DeGuerre's daughter, Joy Wawrzyniak, brought several actions against providers there in several forums. I have blogged about some of those before. In the past few days, Wawrzyniak has finally achieved some measure of success. The Health Professions Appeals and Review Board has reversed and remanded a 2010 decision of the Inquiries, Complaints and Reports Committee of the College of Physicians and Surgeons of Ontario that had exonerated the physicians.
In 2008, Dr. C. (Martin Chapman) wrote a DNR order without DeGuerre’s or his surrogate’s consultation or permission. Dr. L. (Donald Livingstone) cosigned that order. Apparently, the surrogate (Wawrzyniak) had requested full code. But Dr. C. determined that it was an error to note “full code” on this patient’s chart. So, he reinstated the DNR order. Dr.

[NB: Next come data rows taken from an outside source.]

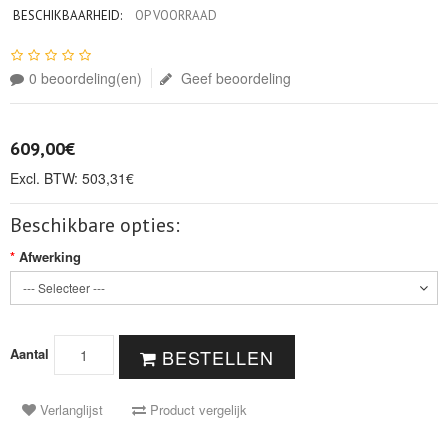
BESCHIKBAARHEID:
OP VOORRAAD
0 beoordeling(en)
Geef beoordeling
609,00€
Excl. BTW: 503,31€
Beschikbare opties:
Afwerking
Aantal
BESTELLEN
Verlanglijst
Product vergelijk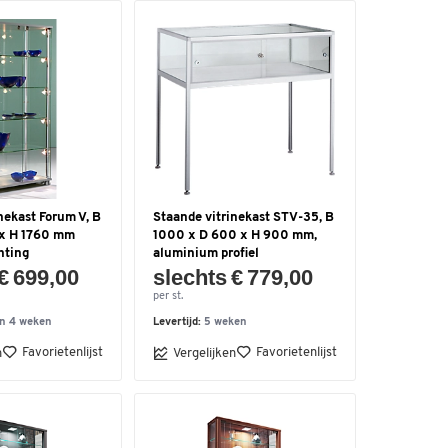
nekast Forum V, B
Staande vitrinekast STV-35, B
 x H 1760 mm
1000 x D 600 x H 900 mm,
hting
aluminium profiel
€ 699,00
slechts € 779,00
per st.
n 4 weken
Levertijd:
5 weken
Favorietenlijst
Favorietenlijst
n
Vergelijken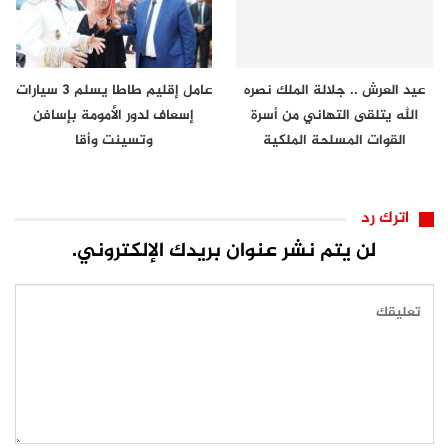
عيد العرش .. جلالة الملك نصره
عامل إقليم طاطا يسلم 3 سيارات
الله يتلقى التهاني من أسرة
إسعاف لدور الأمومة بإسافن
القوات المسلحة الملكية
وتسينت وأقا
اترك رد
لن يتم نشر عنوان بريدك الإلكتروني.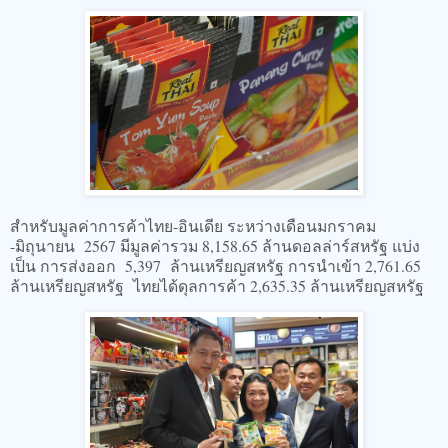
สำหรับมูลค่าการค้าไทย-อินเดีย ระหว่างเดือนมกราคม
-มิถุนายน 2567 มีมูลค่ารวม 8,158.65 ล้านดอลล่าร์สหรัฐ แบ่ง
เป็น การส่งออก 5,397 ล้านเหรียญสหรัฐ การนำเข้า 2,761.65
ล้านเหรียญสหรัฐ ไทยได้ดุลการค้า 2,635.35 ล้านเหรียญสหรัฐ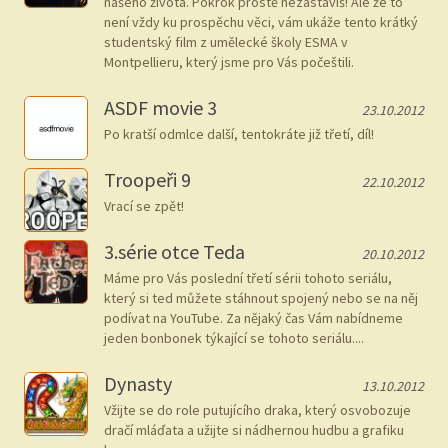
našeho života. Pokrok prostě nezastavíš! Ale že to
není vždy ku prospěchu věci, vám ukáže tento krátký
studentský film z umělecké školy ESMA v
Montpellieru, který jsme pro Vás počeštili.
ASDF movie 3
23.10.2012
Po kratší odmlce další, tentokráte již třetí, díl!
Troopeři 9
22.10.2012
Vrací se zpět!
3.série otce Teda
20.10.2012
Máme pro Vás poslední třetí sérii tohoto seriálu,
který si ted můžete stáhnout spojený nebo se na něj
podívat na YouTube. Za nějaký čas Vám nabídneme
jeden bonbonek týkající se tohoto seriálu....
Dynasty
13.10.2012
Vžijte se do role putujícího draka, který osvobozuje
dračí mláďata a užijte si nádhernou hudbu a grafiku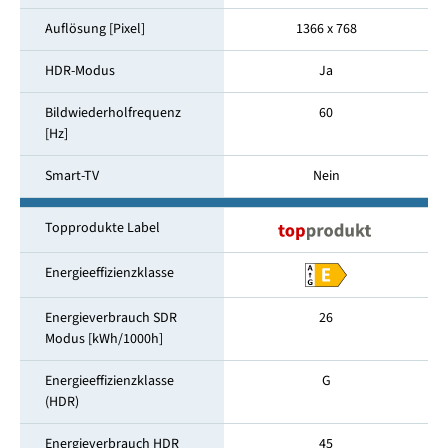
Auflösung [Pixel]
1366 x 768
HDR-Modus
Ja
Bildwiederholfrequenz
60
[Hz]
Smart-TV
Nein
Topprodukte Label
Energieeffizienzklasse
Energieverbrauch SDR
26
Modus [kWh/1000h]
Energieeffizienzklasse
G
(HDR)
Energieverbrauch HDR
45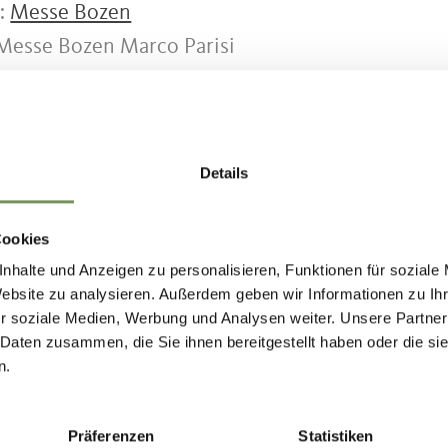
r:
Messe Bozen
 Messe Bozen Marco Parisi
10/16/2025
Details
IND THIS CONTENT HELPFUL?
Cookies
nhalte und Anzeigen zu personalisieren, Funktionen für soziale
Website zu analysieren. Außerdem geben wir Informationen zu I
ds participate ...
r soziale Medien, Werbung und Analysen weiter. Unsere Partner
 Daten zusammen, die Sie ihnen bereitgestellt haben oder die s
y or only part of it, let your friends know what inspires you!
n.
Präferenzen
Statistiken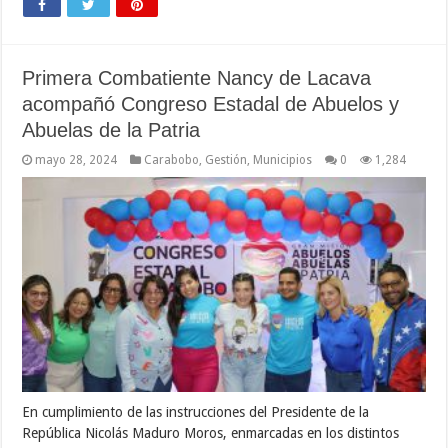
Primera Combatiente Nancy de Lacava
acompañó Congreso Estadal de Abuelos y
Abuelas de la Patria
mayo 28, 2024
Carabobo
,
Gestión
,
Municipios
0
1,284
En cumplimiento de las instrucciones del Presidente de la
República Nicolás Maduro Moros, enmarcadas en los distintos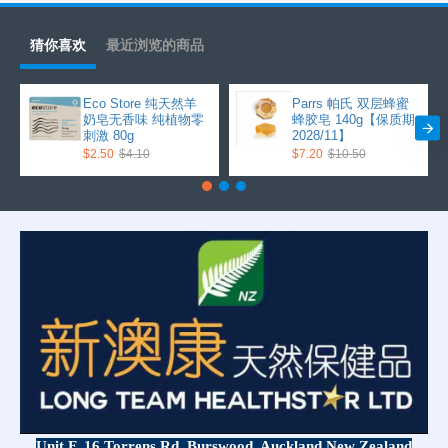
猜你喜欢
最近浏览的商品
Eco Store 纯天然羊
Parrs 帕氏 双层蜂蜜
奶皂无香味 纯植物零
蜂胶皂 140g【保质期
刺激 80g
2028/11】
$2.50
$4.10
$7.20
$10.50
Unit F, 16 Torrens Rd, Burswood, Auckland,
New Zealand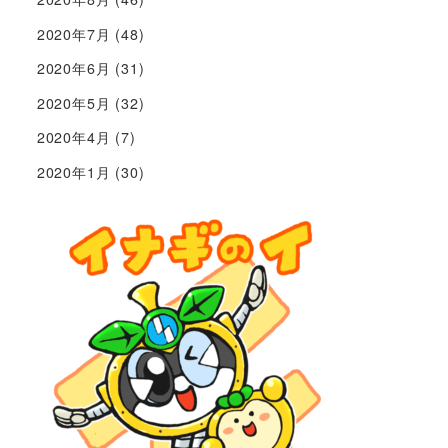
2020年7月
(48)
2020年6月
(31)
2020年5月
(32)
2020年4月
(7)
2020年1月
(30)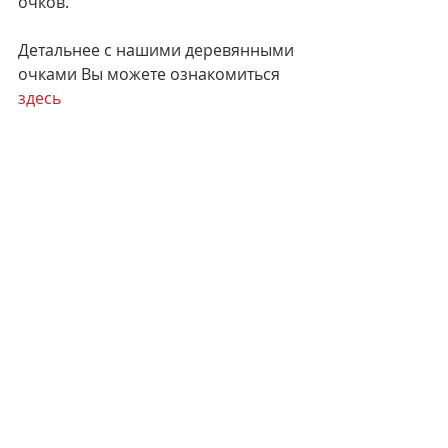
очков. 
Детальнее с нашими деревянными 
очками Вы можете ознакомиться 
здесь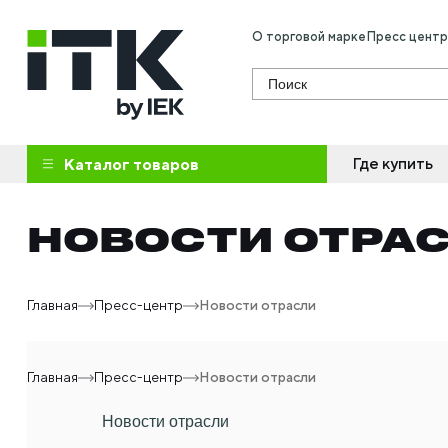
О торговой марке
Пресс центр
Поиск
Где купить
Каталог товаров
НОВОСТИ ОТРА
Главная
Пресс-центр
Новости отрасли
Главная
Пресс-центр
Новости отрасли
Новости отрасли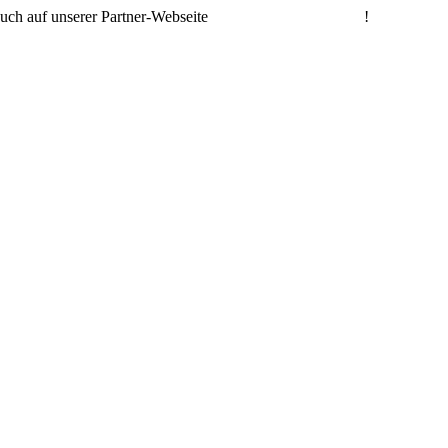
auch auf unserer Partner-Webseite
www.animierte-gifs.net
!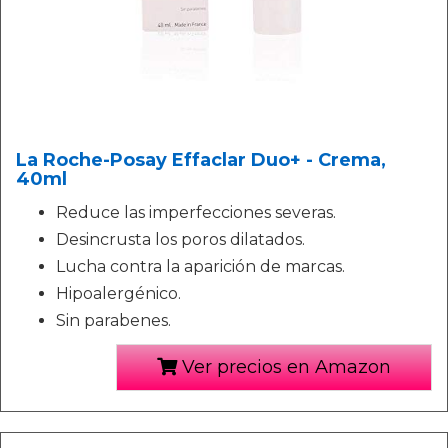
La Roche-Posay Effaclar Duo+ - Crema,
40ml
Reduce las imperfecciones severas.
Desincrusta los poros dilatados.
Lucha contra la aparición de marcas.
Hipoalergénico.
Sin parabenes.
Ver precios en Amazon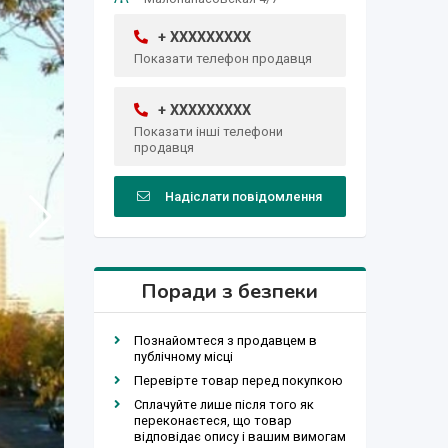
+ XXXXXXXXX
Показати телефон продавця
+ XXXXXXXXX
Показати інші телефони
продавця
Надіслати повідомлення
Поради з безпеки
Познайомтеся з продавцем в
публічному місці
Перевірте товар перед покупкою
Сплачуйте лише після того як
переконаєтеся, що товар
відповідає опису і вашим вимогам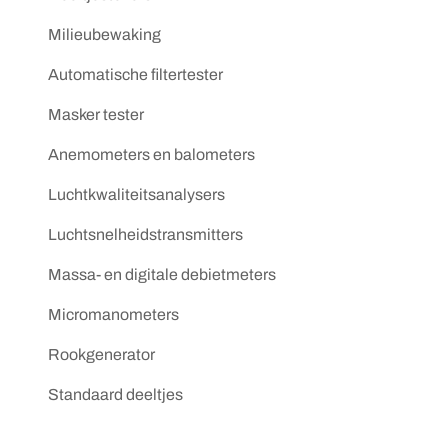
Milieubewaking
Automatische filtertester
Masker tester
Anemometers en balometers
Luchtkwaliteitsanalysers
Luchtsnelheidstransmitters
Massa- en digitale debietmeters
Micromanometers
Rookgenerator
Standaard deeltjes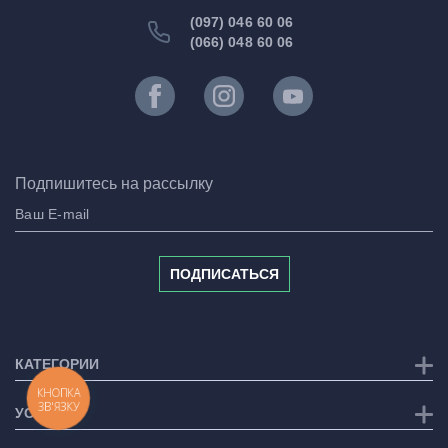
(097) 046 60 06
(066) 048 60 06
Подпишитесь на рассылку
ПОДПИСАТЬСЯ
КАТЕГОРИИ
КНОПКА
ЗВ'ЯЗКУ
УСЛУГИ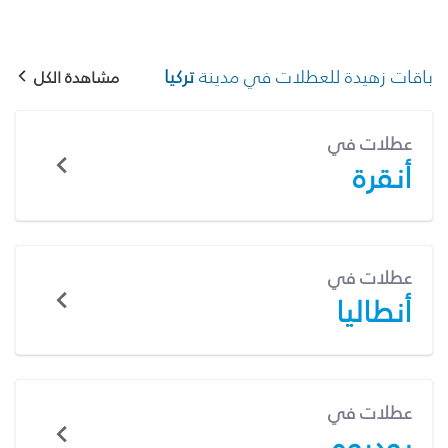
باقات زهيدة للعطلات في مدينة
تركيا
مشاهدة الكل
عطلات في
أنقرة
عطلات في
أنطاليا
عطلات في
بودروم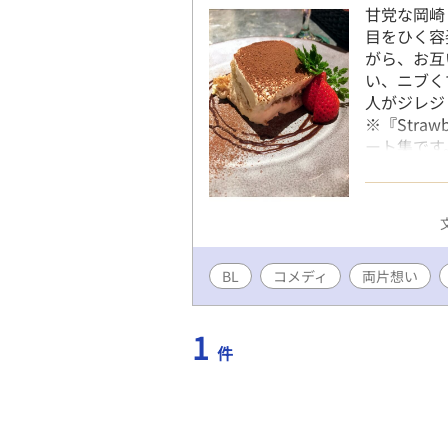
甘党な岡崎
目をひく容
がら、お互
い、ニブく
人がジレジ
※『Stra
ート集です
『Strawb
と、一層味
正な顔立ち
やかな細身
貌の持ち主
BL
コメディ
両片想い
やスポーテ
しげな瞳に
外にはあく
1
近くのビル
件
グの髪、す
に厚い一面
唯一の存在
った今もそ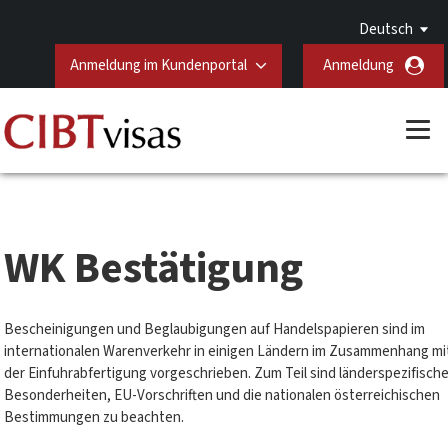
Deutsch
Anmeldung im Kundenportal
Anmeldung
WK Bestätigung
Bescheinigungen und Beglaubigungen auf Handelspapieren sind im
internationalen Warenverkehr in einigen Ländern im Zusammenhang mi
der Einfuhrabfertigung vorgeschrieben. Zum Teil sind länderspezifisch
Besonderheiten, EU-Vorschriften und die nationalen österreichischen
Bestimmungen zu beachten.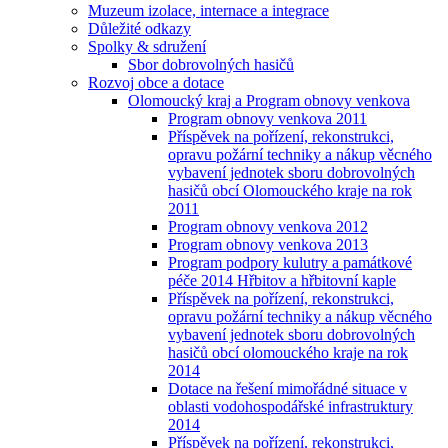
Muzeum izolace, internace a integrace
Důležité odkazy
Spolky & sdružení
Sbor dobrovolných hasičů
Rozvoj obce a dotace
Olomoucký kraj a Program obnovy venkova
Program obnovy venkova 2011
Příspěvek na pořízení, rekonstrukci,
opravu požární techniky a nákup věcného
vybavení jednotek sboru dobrovolných
hasičů obcí Olomouckého kraje na rok
2011
Program obnovy venkova 2012
Program obnovy venkova 2013
Program podpory kulutry a památkové
péče 2014 Hřbitov a hřbitovní kaple
Příspěvek na pořízení, rekonstrukci,
opravu požární techniky a nákup věcného
vybavení jednotek sboru dobrovolných
hasičů obcí olomouckého kraje na rok
2014
Dotace na řešení mimořádné situace v
oblasti vodohospodářské infrastruktury
2014
Příspěvek na pořízení, rekonstrukci,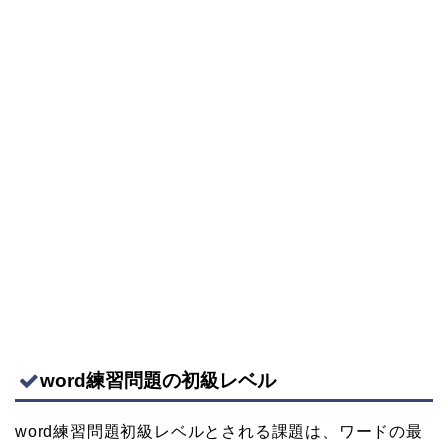
word練習問題の初級レベル
word練習問題初級レベルとされる課題は、ワードの最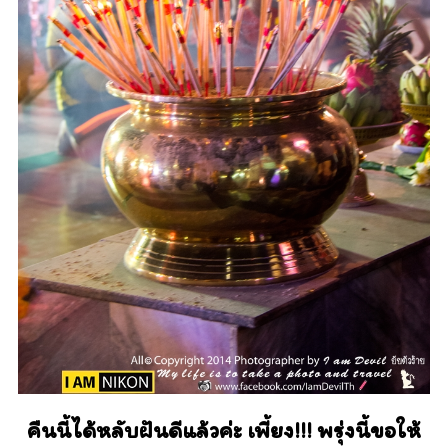
คืนนี้ได้หลับฝันดีแล้วค่ะ เพี้ยง!!! พรุ่งนี้ขอให้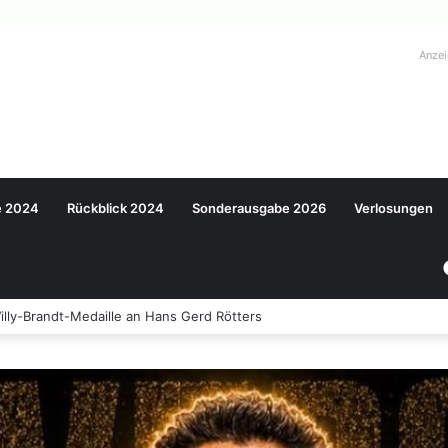
Anze
e 2024
Rückblick 2024
Sonderausgabe 2026
Verlosungen
llidieren – Viele Verletzte bei Verkehrsunfall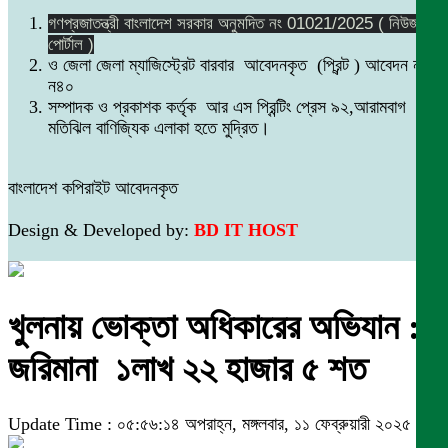
গণপ্রজাতন্ত্রী বাংলাদেশ সরকার অনুমদিত নং 01021/2025 ( নিউজ
পোর্টাল )
ও জেলা জেলা ম্যাজিস্ট্রেট বারবার আবেদনকৃত (প্রিন্ট ) আবেদন নং
ন৪০
সম্পাদক ও প্রকাশক কর্তৃক আর এস প্রিন্টিং প্রেস ৯২,আরামবাগ
মতিঝিল বাণিজ্যিক এলাকা হতে মুদ্রিত।
বাংলাদেশ কপিরাইট আবেদনকৃত
Design & Developed by:
BD IT HOST
খুলনায় ভোক্তা অধিকারের অভিযান :
জরিমানা ১লাখ ২২ হাজার ৫ শত
Update Time : ০৫:৫৬:১৪ অপরাহ্ন, মঙ্গলবার, ১১ ফেব্রুয়ারী ২০২৫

C. had intended to discuss this with the surrogate. But the patient’s condition deteriorated more quickly than expected – “events overtook our usual processes of communication.”
In 2010, the Inquiries, Complaints and Reports Committee of the College of Physicians and Surgeons of Ontario determined that DNR was appropriate and that resuscitative measures would have been futile and not in the patient’s best interest. The Committee determined that the surrogate was in no position to demand treatment that physicians did not think medically appropriate. The Committee decided to take no action against Dr. C. and Dr. L.
In late January 2012, the Health Professions Appeals and Review Board reversed the Committee. While noting the deferential standard under which it reviews Committee decisions, the Board determined that the Committee failed to consider the Ontario HCCA requirement of patient consent for “treatment.” The patient had been offered a plan of treatment that included full code status. The surrogate accepted that plan. Therefore, arguably, any change to that treatment, the HCCA requires surrogate consent -- even it becomes increasingly obvious that the initially offered treatment is no longer beneficial or medically indicated. If, as in this case, the surrogate refuses to consent to a new treatment plan based on the patient’s developing condition, the HCCA appears to require that providers take the case to the CCB.
The Board determined that the Committee should have addressed whether it was really the standard of practice to make an incapacitated patient DNR without consent from the surrogate. Specifically, the Board held that the Committee should not have answered this question without considering provider obligations under the HCCA.
Since the meaning and legitimacy of these HCCA provisions are questions now pending before the Supreme Court of Canada in Rasouli, the Committee may want to wait for that decision before issuing a new decision against Dr. C. and Dr. L.